TEXTE PRÉSENTÉ:
==============================
La Sci Paris Bresles a relevé appel de cette décision par déclaration du 16 juillet 2020.

Suivant ordonnance du 20 mai 2021, le conseiller de la mise en état a débouté les sociétés Unilever France et Ing Leasing France de leur demande de radiation de l'appel et les a condamnées aux dépens de l'incident.

Aux termes de ses dernières conclusions remises le 30 décembre 2021, expurgées des demandes de 'dire et constater ' et de celles qui ne constituent pas des prétentions au sens des articles 4 et 954 du code de procédure civile, auxquelles il est expressément renvoyé pour un exposé détaillé des moyens développés, la Sci Paris Bresles demande à la cour de dire que seule la société Ing leasing France est tenue de rembourser le dépôt de garantie à la société Unilever France, d'infirmer le jugement entrepris du chef de toutes les condamnations prononcées à son encontre et statuant à nouveau de débouter les sociétés Ing Leasing France et la Sas Unilever France de toutes leurs demandes.

Subsidiairement de condamner la société Ing Leasing France à l'indemniser du préjudice en raison des fautes contractuelles ou délictuelles commises à hauteur des condamnations qui pourraient être prononcées à son endroit et très subsidiairement de la garantir de toutes condamnations prononcées en faveur de la société Unilevers France.
==============================
DONNÉES DE L'EXERCICE:

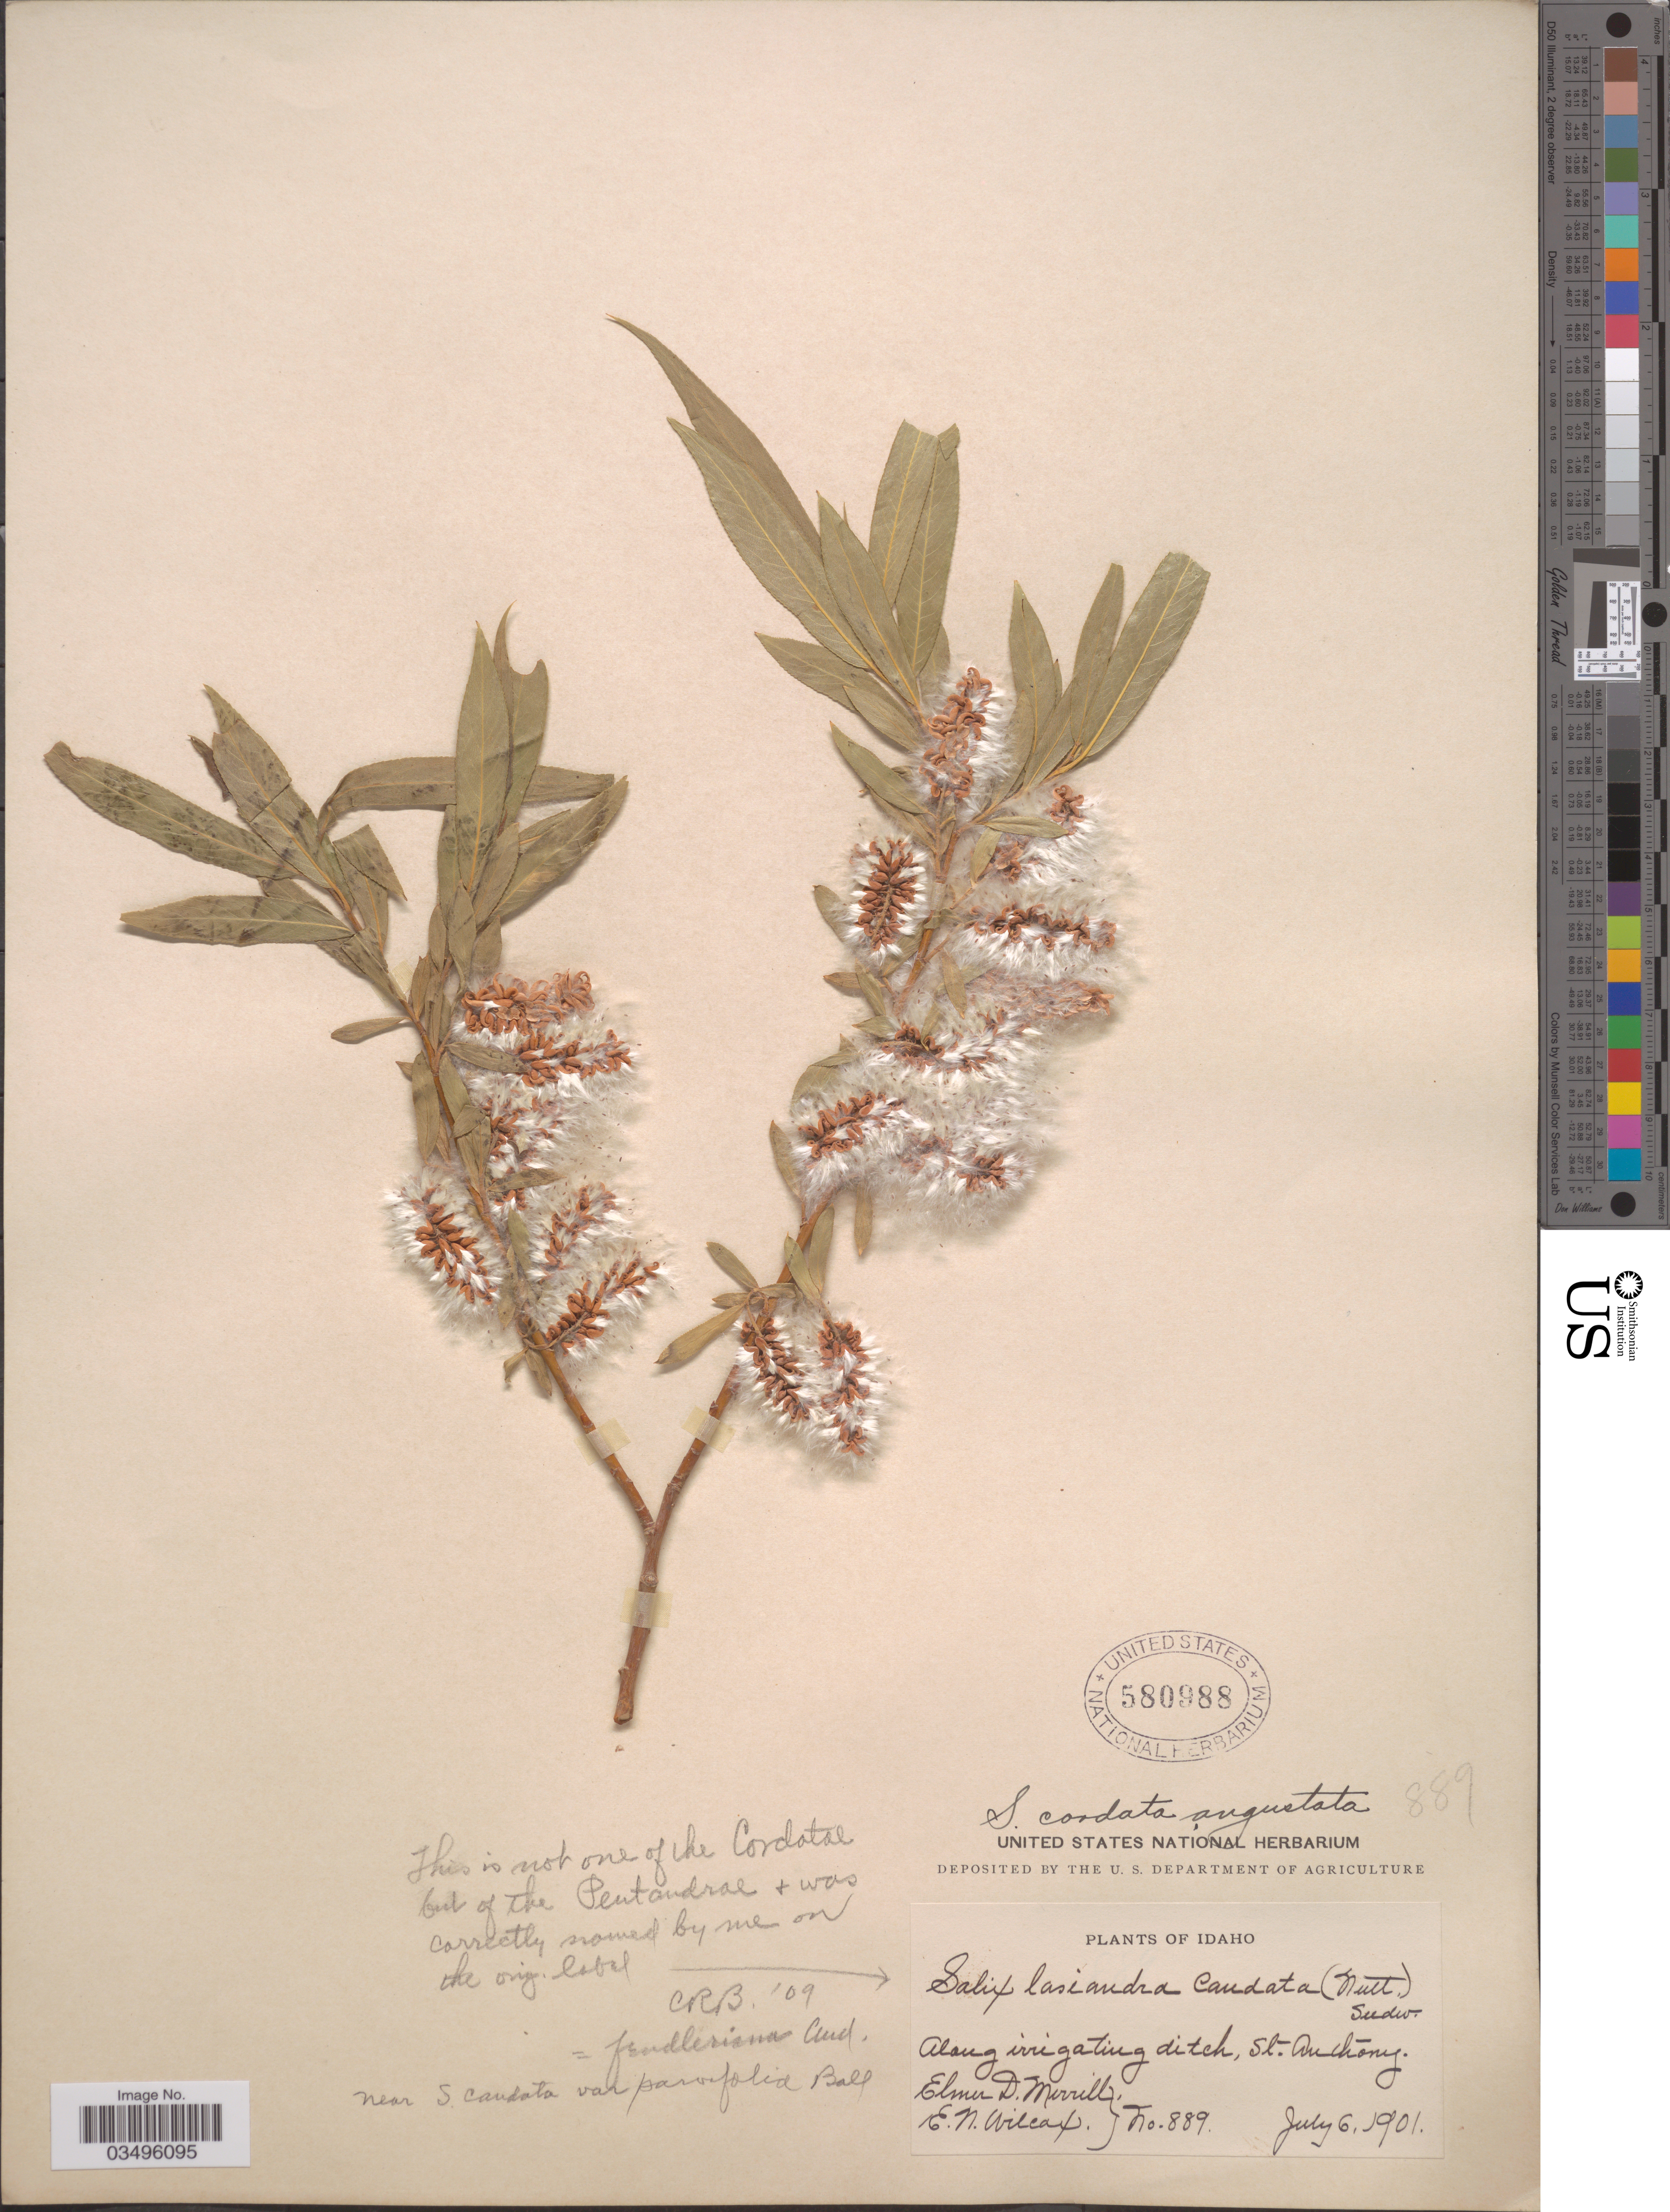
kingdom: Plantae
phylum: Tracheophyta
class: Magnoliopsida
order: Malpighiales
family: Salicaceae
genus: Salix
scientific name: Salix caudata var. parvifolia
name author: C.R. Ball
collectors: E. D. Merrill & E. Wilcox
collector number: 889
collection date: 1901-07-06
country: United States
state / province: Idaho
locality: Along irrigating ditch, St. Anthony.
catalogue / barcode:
==============================
CONSIGNE 1: Dressez la liste de toutes les dates figurant dans le texte présenté.
CONSIGNE 2: Reproduisez ligne pour ligne le listing qui suit le texte présenté, en omettant les images.

SOLUTION 1:
- 16 juillet 2020
- 20 mai 2021
- 30 décembre 2021

SOLUTION 2:
kingdom: Plantae
phylum: Tracheophyta
class: Magnoliopsida
order: Malpighiales
family: Salicaceae
genus: Salix
scientific name: Salix caudata var. parvifolia
name author: C.R. Ball
collectors: E. D. Merrill & E. Wilcox
collector number: 889
collection date: 1901-07-06
country: United States
state / province: Idaho
locality: Along irrigating ditch, St. Anthony.
catalogue / barcode:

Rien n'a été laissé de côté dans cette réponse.